Em contrapartida, a perplexa retórica indefensável de Bolsonaro chegou ao apogeu de nos expor à morte. É aviltante de quem exerce um poder representativo entre as massas. Vai de encontro a todos os protocolos internacionais em torno dessa pandemia. Até regimes conservadores como a Rússia e o Irã demonstraram mais solidariedade diante desse panorama do que ele. Na contramão de todos, nosso presidente aconselha fiéis (leia-se cristãos) a irem aos seus templos, descredita as recomendações médicas dadas por profissionais preocupados com a insuficiência estrutural do SUS, crítica as medidas dos governadores dos estados cientes da imprudência do Estado frente a tal pandemia e, de quebra, convida a população a saírem de seus confinamentos porque o vírus “só é nocivo aos mais velhos”, frase que por si já diz muito do pouco que nos governa. Tudo isso já seria o bastante para qualquer indivíduo são repudiar à presidência. Mas, porque há quem defenda aquele mentecapto?
Aliança política, golpe, milícias, alienação, interesses religiosos, educação precária, ignorância, distorção discursiva, Fake News, preconceito, intolerâncias, pseudo nacionalismo, embrutecimento social, militarização, armamentismo das massas, idolatria, exclusão das minorias, exaltação da família tradicional, ruralismo, corrupção, interferência virtual, Olavo de Carvalho, perseguição, populismo, elitismo, negação histórica, ditadura, segregação, tirania, escola sem partido, inversão de valores, falácias, ideologia de gênero, kit gay, misoginia, machismo, homofobia, transfobia, Rede Globo, “Golden Shower”, mamadeira de piroca, balbúrdia, Cuba, mais médicos, comunismo, índios, cultura do estupro, naturalização das violências, menino veste azul e menina veste rosa, femicídio, Damares Alves, antidemocracia, Sérgio Moro, inconstitucionalidade, nepotismo, bandido bom é bandido morto, cuspe, Jean Wyllys, afronta a laicidade, Rede Record, Trump, vergonha alheia, paixão, Lula, PT, Freud explica, “gripezinha”, coronavírus, Bolsonavírus.
Em doses homeopáticas, Bolsonaro patologizou grande parte da sociedade.

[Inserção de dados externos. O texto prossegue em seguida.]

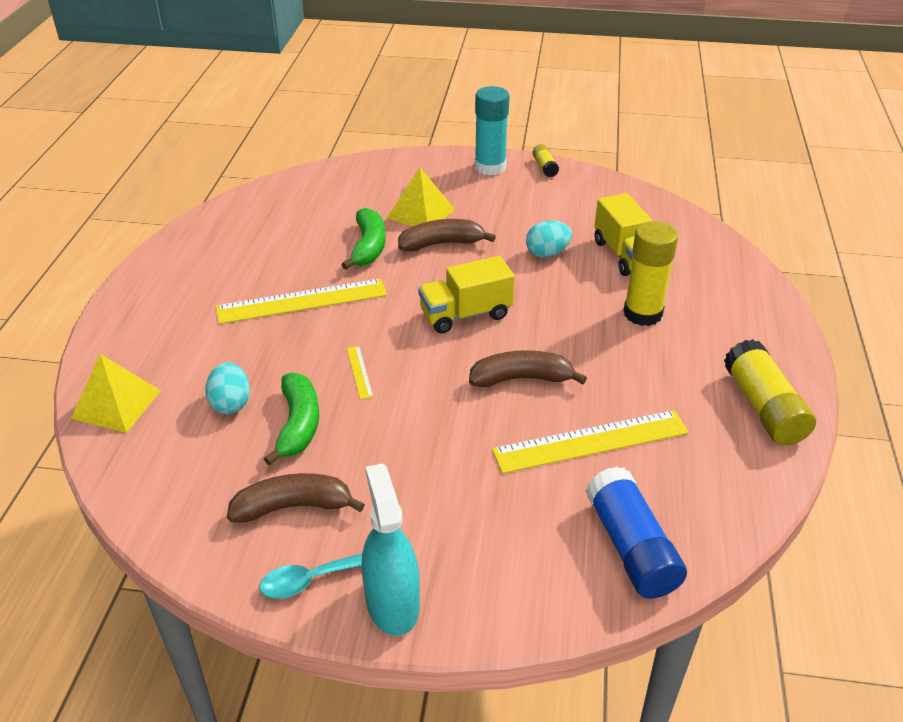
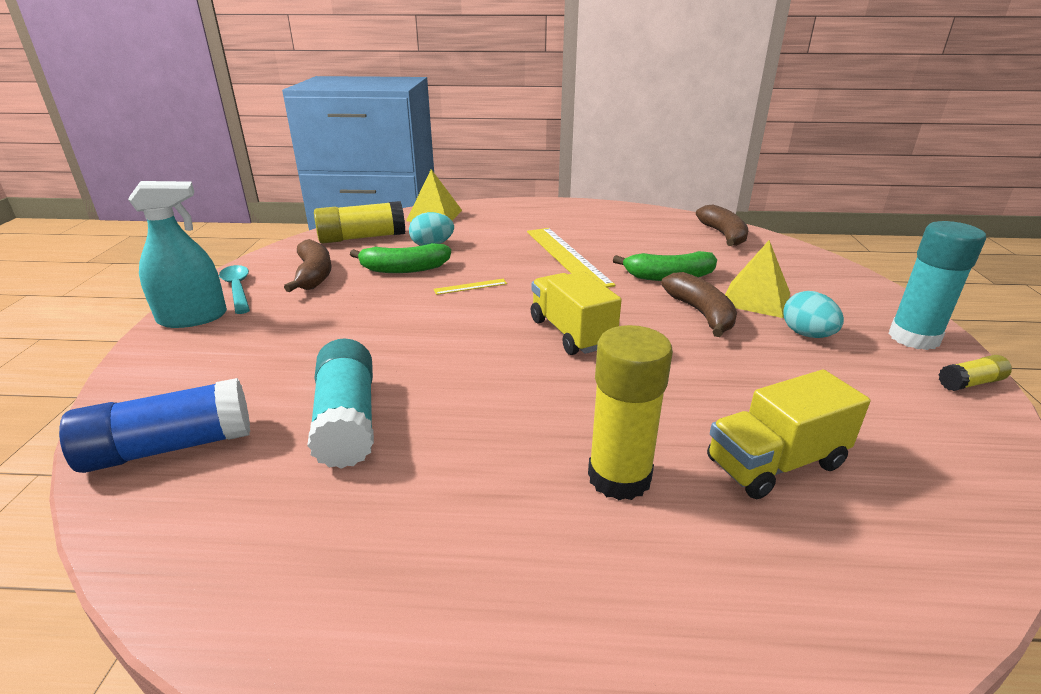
camera: 85 degrees right, 10 degrees down
brown banana [469,350,587,387] -> brown banana moved to [696,204,748,246]
yellow ruler [492,410,689,474] -> turquoise glue stick [307,339,374,469]
turquoise egg [526,220,572,258] -> turquoise egg moved to [783,291,844,338]
yellow glue stick [724,339,816,446] -> yellow glue stick moved to [314,201,405,244]

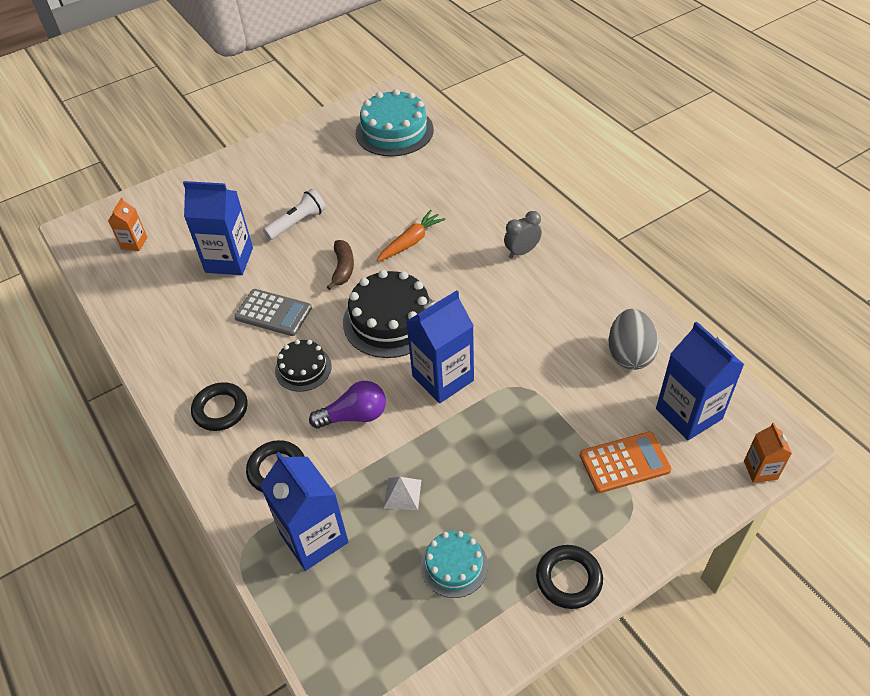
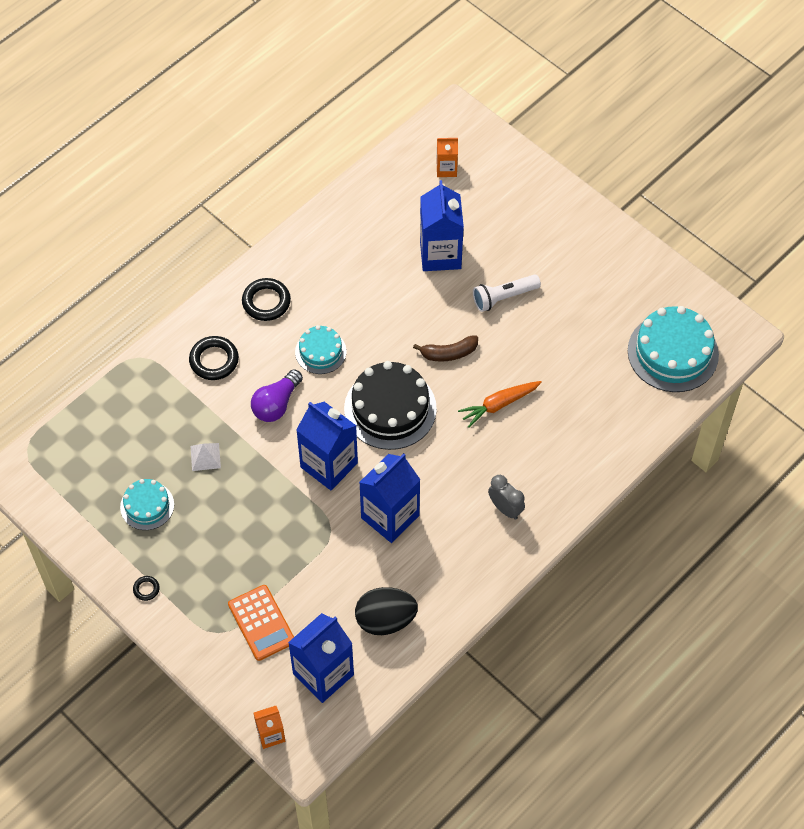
camera: 75 degrees right, 10 degrees up
grey calculator [234,289,312,336] -> none
blue carton [260,452,349,571] -> blue carton moved to [359,453,420,543]
white flashlight [263,189,326,240] -> white flashlight turned 120 degrees clockwise [473,274,541,312]
black cake [275,339,332,392] -> turquoise cake [295,325,346,374]
purple light bulb [309,381,386,428] -> purple light bulb turned 60 degrees clockwise [251,369,303,422]
orange carrot [377,210,446,262] -> orange carrot turned 120 degrees clockwise [458,381,542,428]
black ring [536,545,603,609] -> black ring [133,576,160,601], size x0.50
grey egg [609,309,659,370] -> black egg [355,587,418,635]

Primeiro pelo seu arquétipo rude, visto como antídoto para a realidade nacional, depois por suas coloquialidades em uma nação denotativamente sem bases intelectuais fortes o bastante para se imunizar da potência viral da retórica bolsonarista. Por isso, os acometidos por essa doença minimizam o coronavírus e asseveram todos os coliformes fecais expelidos em forma de palavra pelo chefe da nação. Certamente, entre eles houve uma substituição do cérebro pelo intestino, um agravo não apenas a anatomia dos corpos, mas, sobretudo, a quem tem o desprazer de presenciar tal escatológica narrativa. Por essa razão, ao devotos da presidência, cegos pelos excrementos que saem de sua boca, apenas replicam irrefletidamente essa pocilga que virou nosso país. Estão chafurdados em algo do qual eu não ousaria me aproximar. Assim, frente a tamanha fé, espero profundamente que tais indivíduos encontrem fôlego nessas palavras para se higienizarem diante da sujeira em que estão mergulhados. Em parte, não é culpa de vocês terem sido fisgados pelas artimanhas políticas do Golpe a atualidade. Somos todos suscetíveis a escolhas erradas, mas podemos fazer o certo quando este se materializa a nossa frente. Porém, se vocês insistem em partilhar de mais essa porcalhada, foi bom chamá-los de humanos um dia. Passem bem!